La Commission d’enquête sur la protection de la confidentialité des sources journalistiques imaginée par le gouvernement libéral présente de gros défauts de fabrication, signalent les partis d’opposition à l’Assemblée nationale.

Le Conseil des ministres a adopté mercredi le décret dans lequel il confie au juge Jacques Chamberland, à l’ex-chef de police Alexandre Matte et à l’avocate spécialisée en droit des médias Guylaine Bachand la tâche d’« enquêter », de « faire rapport » et de « formuler des recommandations » sur les pratiques policières « susceptibles de porter atteinte au privilège protégeant l’identité des sources journalistiques » d’ici au 1er mars 2018.

Les commissaires pourront analyser les pratiques — y compris celles relatives à « l’obtention et l’exécution d’autorisations judiciaires » pour épier des journalistes — ayant cours depuis le 7 mai 2010 (dévoilement de l’arrêt R. c. National Post). Toutefois, « la commission d’enquête devra user de prudence pour s’assurer de ne pas venir porter atteinte au processus judiciaire en cours », a averti la ministre de la Justice, Stéphanie Vallée, deux semaines après la mise au jour de quelques cas de journalistes épiés par le Service de police de la Ville de Montréal (SPVM) et la Sûreté du Québec (SQ).

D’ailleurs, M. Chamberland, M. Matte et Mme Bachand ne pourront ni se prononcer sur la légalité de la vingtaine de mandats de surveillance accordés par la juge de paix Josée de Carufel visant l’iPhone du chroniqueur Patrick Lagacé réclamés par le SPVM ni forcer la Conférence des juges du Québec à témoigner des contraintes imposées aux juges de paix. « De facto, la magistrature n’est pas contraignable. De facto », a insisté Mme Vallée lors d’une conférence de presse sur la colline parlementaire.

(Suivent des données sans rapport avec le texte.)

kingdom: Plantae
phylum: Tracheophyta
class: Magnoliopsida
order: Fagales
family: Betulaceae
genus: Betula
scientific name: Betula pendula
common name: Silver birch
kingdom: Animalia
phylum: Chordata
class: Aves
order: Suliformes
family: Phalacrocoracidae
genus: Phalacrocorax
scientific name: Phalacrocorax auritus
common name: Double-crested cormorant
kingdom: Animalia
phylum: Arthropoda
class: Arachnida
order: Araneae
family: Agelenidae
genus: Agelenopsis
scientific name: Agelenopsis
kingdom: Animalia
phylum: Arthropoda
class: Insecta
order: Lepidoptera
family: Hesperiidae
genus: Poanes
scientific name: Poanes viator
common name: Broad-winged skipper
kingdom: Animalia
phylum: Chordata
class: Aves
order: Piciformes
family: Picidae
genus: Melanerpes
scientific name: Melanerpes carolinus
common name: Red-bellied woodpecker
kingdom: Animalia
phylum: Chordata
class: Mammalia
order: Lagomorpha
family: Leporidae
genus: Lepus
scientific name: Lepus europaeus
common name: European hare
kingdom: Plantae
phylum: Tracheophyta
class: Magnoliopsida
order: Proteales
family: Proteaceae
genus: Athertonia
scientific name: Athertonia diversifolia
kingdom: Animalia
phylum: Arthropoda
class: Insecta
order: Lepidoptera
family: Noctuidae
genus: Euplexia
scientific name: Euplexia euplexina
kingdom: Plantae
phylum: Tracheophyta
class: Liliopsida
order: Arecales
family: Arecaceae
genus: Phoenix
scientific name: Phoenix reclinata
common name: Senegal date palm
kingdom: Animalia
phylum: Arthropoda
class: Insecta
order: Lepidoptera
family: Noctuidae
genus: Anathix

Or, « il n’y a rien qui empêche la magistrature dans ses fonctions d’administration de venir expliquer comment [elle] procède », a mentionné la députée péquiste Véronique Hivon. « Quels sont les critères qui guident les juges ? Quelle est la formation qui est donnée aux juges ? Quel est leur travail au quotidien ? »

Interventions politiques

Le gouvernement libéral a aussi demandé à la commission Chamberland de démêler « les allégations d’interventions politiques auprès des corps de police de nature à compromettre » le privilège qui protège l’identité des sources journalistiques.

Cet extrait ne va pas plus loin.